* Exercise objective: Beginning with the first line, transcribe the entries below exactly through the line containing "grey shelf [115,136,250,183]", inclusive.
Provided records START
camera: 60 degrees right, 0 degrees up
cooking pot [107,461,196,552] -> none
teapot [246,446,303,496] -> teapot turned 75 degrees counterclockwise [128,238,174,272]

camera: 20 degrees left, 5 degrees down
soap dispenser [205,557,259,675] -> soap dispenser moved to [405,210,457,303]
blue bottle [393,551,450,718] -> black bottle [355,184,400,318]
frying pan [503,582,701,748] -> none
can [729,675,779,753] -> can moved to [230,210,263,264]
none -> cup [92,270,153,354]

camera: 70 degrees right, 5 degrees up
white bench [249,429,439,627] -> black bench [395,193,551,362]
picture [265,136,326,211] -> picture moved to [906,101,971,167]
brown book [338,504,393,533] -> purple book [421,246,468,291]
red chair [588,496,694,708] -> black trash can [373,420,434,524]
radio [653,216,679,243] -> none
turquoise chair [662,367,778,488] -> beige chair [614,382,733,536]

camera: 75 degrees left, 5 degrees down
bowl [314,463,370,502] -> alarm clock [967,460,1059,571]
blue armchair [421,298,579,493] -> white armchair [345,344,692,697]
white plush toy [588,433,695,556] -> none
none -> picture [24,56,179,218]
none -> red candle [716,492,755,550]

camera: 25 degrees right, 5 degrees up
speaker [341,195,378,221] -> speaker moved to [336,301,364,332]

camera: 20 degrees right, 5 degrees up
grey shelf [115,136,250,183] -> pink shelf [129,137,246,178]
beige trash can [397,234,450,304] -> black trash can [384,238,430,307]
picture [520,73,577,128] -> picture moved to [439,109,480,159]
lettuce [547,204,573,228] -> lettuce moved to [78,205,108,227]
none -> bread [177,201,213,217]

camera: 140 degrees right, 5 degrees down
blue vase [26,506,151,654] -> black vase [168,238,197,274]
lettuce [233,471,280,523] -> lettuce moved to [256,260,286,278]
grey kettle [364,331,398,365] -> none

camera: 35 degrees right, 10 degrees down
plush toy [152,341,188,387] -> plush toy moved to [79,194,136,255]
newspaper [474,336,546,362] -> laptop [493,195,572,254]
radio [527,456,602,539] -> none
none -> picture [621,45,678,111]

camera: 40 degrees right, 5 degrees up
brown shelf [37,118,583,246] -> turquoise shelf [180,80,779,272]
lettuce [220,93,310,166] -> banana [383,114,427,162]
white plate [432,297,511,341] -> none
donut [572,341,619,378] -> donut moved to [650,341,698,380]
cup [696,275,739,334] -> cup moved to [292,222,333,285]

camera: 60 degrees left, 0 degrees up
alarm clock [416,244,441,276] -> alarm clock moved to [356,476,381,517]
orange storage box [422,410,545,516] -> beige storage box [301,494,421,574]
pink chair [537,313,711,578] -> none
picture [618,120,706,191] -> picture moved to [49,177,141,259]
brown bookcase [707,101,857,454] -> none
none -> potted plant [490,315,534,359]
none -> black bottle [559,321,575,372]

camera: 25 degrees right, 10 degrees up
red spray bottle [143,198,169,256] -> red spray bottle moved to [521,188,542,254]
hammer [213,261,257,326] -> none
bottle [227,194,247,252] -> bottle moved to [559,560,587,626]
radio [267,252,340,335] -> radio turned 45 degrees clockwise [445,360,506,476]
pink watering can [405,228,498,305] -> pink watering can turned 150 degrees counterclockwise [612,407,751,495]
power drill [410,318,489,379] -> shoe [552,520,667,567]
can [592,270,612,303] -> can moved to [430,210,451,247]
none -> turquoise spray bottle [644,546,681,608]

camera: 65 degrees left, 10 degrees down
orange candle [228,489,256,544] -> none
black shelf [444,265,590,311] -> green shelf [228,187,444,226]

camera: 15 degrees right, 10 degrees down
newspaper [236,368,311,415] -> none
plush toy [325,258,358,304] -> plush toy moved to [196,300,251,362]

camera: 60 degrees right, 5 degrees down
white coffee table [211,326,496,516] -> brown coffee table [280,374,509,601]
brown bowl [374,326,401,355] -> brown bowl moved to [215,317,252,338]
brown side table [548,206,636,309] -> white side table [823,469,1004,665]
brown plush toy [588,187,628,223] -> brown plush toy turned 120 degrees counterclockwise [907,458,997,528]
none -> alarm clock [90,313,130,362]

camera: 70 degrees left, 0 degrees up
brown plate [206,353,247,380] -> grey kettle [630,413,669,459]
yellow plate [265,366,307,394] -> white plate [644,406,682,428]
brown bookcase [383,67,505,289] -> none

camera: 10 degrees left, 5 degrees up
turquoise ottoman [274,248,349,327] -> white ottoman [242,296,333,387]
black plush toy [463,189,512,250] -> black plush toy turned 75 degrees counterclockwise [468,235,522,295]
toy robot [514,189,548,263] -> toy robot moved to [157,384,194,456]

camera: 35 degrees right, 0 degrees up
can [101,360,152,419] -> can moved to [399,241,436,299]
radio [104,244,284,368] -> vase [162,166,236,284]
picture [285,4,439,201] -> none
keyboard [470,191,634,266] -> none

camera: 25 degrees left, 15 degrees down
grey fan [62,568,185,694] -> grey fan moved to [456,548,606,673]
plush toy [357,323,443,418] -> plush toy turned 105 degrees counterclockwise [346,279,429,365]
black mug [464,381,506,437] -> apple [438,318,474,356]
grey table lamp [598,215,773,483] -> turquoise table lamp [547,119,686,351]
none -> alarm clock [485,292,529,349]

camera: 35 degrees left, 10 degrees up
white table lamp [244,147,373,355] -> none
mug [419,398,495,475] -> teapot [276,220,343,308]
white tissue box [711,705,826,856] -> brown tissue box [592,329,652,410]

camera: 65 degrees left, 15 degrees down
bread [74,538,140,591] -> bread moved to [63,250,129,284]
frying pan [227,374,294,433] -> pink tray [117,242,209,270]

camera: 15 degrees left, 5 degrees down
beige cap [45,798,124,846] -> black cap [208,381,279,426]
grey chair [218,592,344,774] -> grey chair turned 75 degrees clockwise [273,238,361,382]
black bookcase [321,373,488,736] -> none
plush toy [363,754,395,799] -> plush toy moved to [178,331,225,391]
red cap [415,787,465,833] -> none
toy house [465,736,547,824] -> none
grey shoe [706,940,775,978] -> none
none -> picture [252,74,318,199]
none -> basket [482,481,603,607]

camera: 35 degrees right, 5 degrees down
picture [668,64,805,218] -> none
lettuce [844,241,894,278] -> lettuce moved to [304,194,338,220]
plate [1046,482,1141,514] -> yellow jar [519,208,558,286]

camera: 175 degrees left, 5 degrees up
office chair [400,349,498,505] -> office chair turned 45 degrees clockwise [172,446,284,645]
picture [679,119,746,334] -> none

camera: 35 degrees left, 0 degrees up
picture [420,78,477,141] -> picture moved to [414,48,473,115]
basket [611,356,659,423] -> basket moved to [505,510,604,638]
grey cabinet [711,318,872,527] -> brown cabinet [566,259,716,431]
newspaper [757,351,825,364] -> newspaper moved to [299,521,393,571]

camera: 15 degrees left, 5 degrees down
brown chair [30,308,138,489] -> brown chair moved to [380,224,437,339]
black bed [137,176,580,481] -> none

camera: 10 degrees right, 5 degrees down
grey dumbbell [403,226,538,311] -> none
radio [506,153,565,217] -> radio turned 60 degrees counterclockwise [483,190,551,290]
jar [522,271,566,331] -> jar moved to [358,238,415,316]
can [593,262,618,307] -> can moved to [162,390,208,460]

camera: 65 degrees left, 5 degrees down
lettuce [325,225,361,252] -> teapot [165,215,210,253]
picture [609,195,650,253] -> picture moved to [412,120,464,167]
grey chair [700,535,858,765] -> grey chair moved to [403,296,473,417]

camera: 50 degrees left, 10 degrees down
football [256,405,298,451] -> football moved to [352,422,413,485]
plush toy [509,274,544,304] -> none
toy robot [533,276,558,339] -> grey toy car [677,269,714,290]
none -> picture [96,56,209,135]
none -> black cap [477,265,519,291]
Provided records END
* Output for this task:
camera: 60 degrees right, 0 degrees up
cooking pot [107,461,196,552] -> none
teapot [246,446,303,496] -> teapot turned 75 degrees counterclockwise [128,238,174,272]

camera: 20 degrees left, 5 degrees down
soap dispenser [205,557,259,675] -> soap dispenser moved to [405,210,457,303]
blue bottle [393,551,450,718] -> black bottle [355,184,400,318]
frying pan [503,582,701,748] -> none
can [729,675,779,753] -> can moved to [230,210,263,264]
none -> cup [92,270,153,354]

camera: 70 degrees right, 5 degrees up
white bench [249,429,439,627] -> black bench [395,193,551,362]
picture [265,136,326,211] -> picture moved to [906,101,971,167]
brown book [338,504,393,533] -> purple book [421,246,468,291]
red chair [588,496,694,708] -> black trash can [373,420,434,524]
radio [653,216,679,243] -> none
turquoise chair [662,367,778,488] -> beige chair [614,382,733,536]

camera: 75 degrees left, 5 degrees down
bowl [314,463,370,502] -> alarm clock [967,460,1059,571]
blue armchair [421,298,579,493] -> white armchair [345,344,692,697]
white plush toy [588,433,695,556] -> none
none -> picture [24,56,179,218]
none -> red candle [716,492,755,550]

camera: 25 degrees right, 5 degrees up
speaker [341,195,378,221] -> speaker moved to [336,301,364,332]

camera: 20 degrees right, 5 degrees up
grey shelf [115,136,250,183] -> pink shelf [129,137,246,178]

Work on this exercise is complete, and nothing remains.